The move goes straight at a stubborn bottleneck. Tokenized finance has moved from theory to pilot programs, yet large institutions have been slow to adopt. One missing piece has been a compliant system that can track ownership and settle transactions in a way regulators and issuers accept. Equiniti fills that gap.
Led by former NYSE president Thomas Farley, Bullish is positioning itself as more than a crypto trading venue. The company wants to build the infrastructure layer that connects blockchain-based assets with traditional equity markets. Buying Equiniti brings immediate access to a business that processes roughly $500 billion in annual payments and supports more than 20 million verified shareholders.
“Tokenization is a once-in-a-generation shift in how capital markets operate,” Farley said in a statement, adding that the combination provides the “blue-chip issuer relationships” necessary to scale the transition.
The structure of the deal reflects the size of the bet. About $1.85 billion of the price comes from assumed debt, with the remaining $2.35 billion paid in Bullish stock. The seller is private equity firm Siris Capital, which acquired Equiniti in 2021. Closing is expected in January 2027, pending regulatory approval.

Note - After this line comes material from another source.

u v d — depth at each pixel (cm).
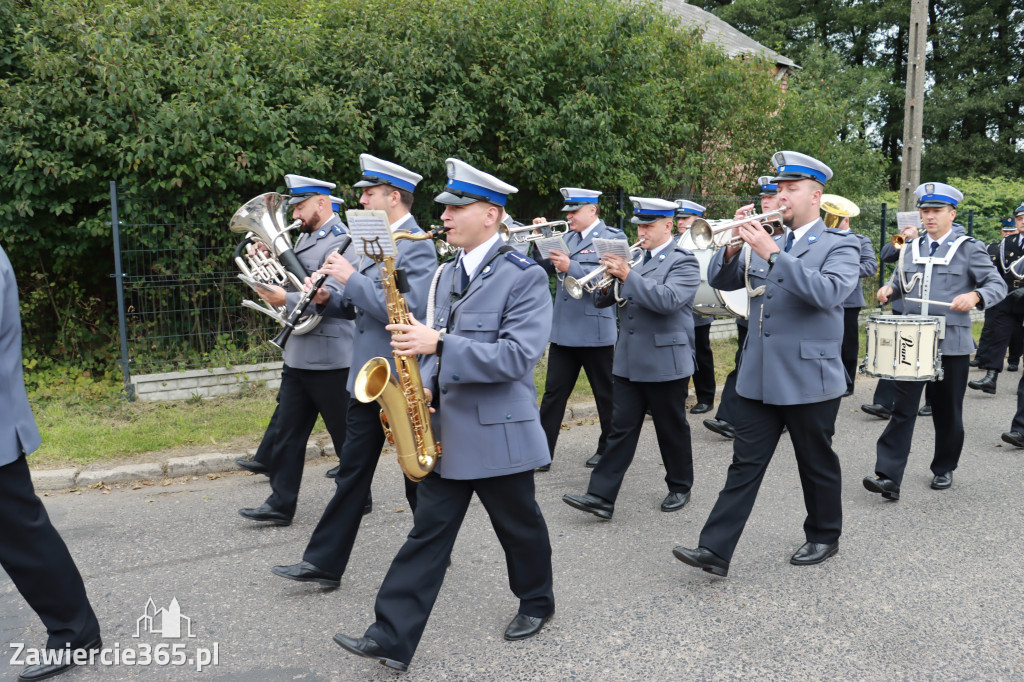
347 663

The timing lines up with a rebound in dealmaking this year after a slow start. Boardrooms that held back earlier are returning to acquisitions as confidence stabilizes. Bullish is stepping in with a strategy that leans on infrastructure rather than speculation.
“Equiniti sits at the heart of global capital markets, supporting clients who rely on resilient and trusted infrastructure. When I joined, the mission was clear: support our clients as they modernize by combining deep operational expertise with modern technology in a responsible way,” said Dan Kramer, CEO of Equiniti. “This transaction reflects that intent. It strengthens our ability to support clients as markets evolve, while maintaining the stability, service, and trust they expect from Equiniti. Working closely with Tom over the last few months, it’s clear we share a common view: market infrastructure should modernize thoughtfully, securely, and with clients leading the way.”
The company’s own story has been uneven. Launched in 2020 by Block.one with a reported $9.3 billion in bitcoin, Bullish entered the market with deep reserves and high expectations. Its public listing in 2025 marked a reset. Now it is leaning into a model built around stablecoins and institutional services, aiming for steady growth rather than the boom-and-bust cycles that defined earlier crypto exchanges.
Bullish said it expects annual revenue growth of 6 percent to 8 percent between 2027 and 2029, with more than $100 million in annual growth in EBITDA less capital expenditure.
The bigger question is whether this approach lands with its target audience. Institutional investors have shown interest in tokenization, yet they have moved carefully, watching regulation and market structure evolve. By acquiring a company already embedded in traditional finance, Bullish is trying to meet them on familiar ground.
If that bet pays off, the deal could mark a turning point. Crypto has spent years trying to plug into the existing system. This time, it is buying a piece of it.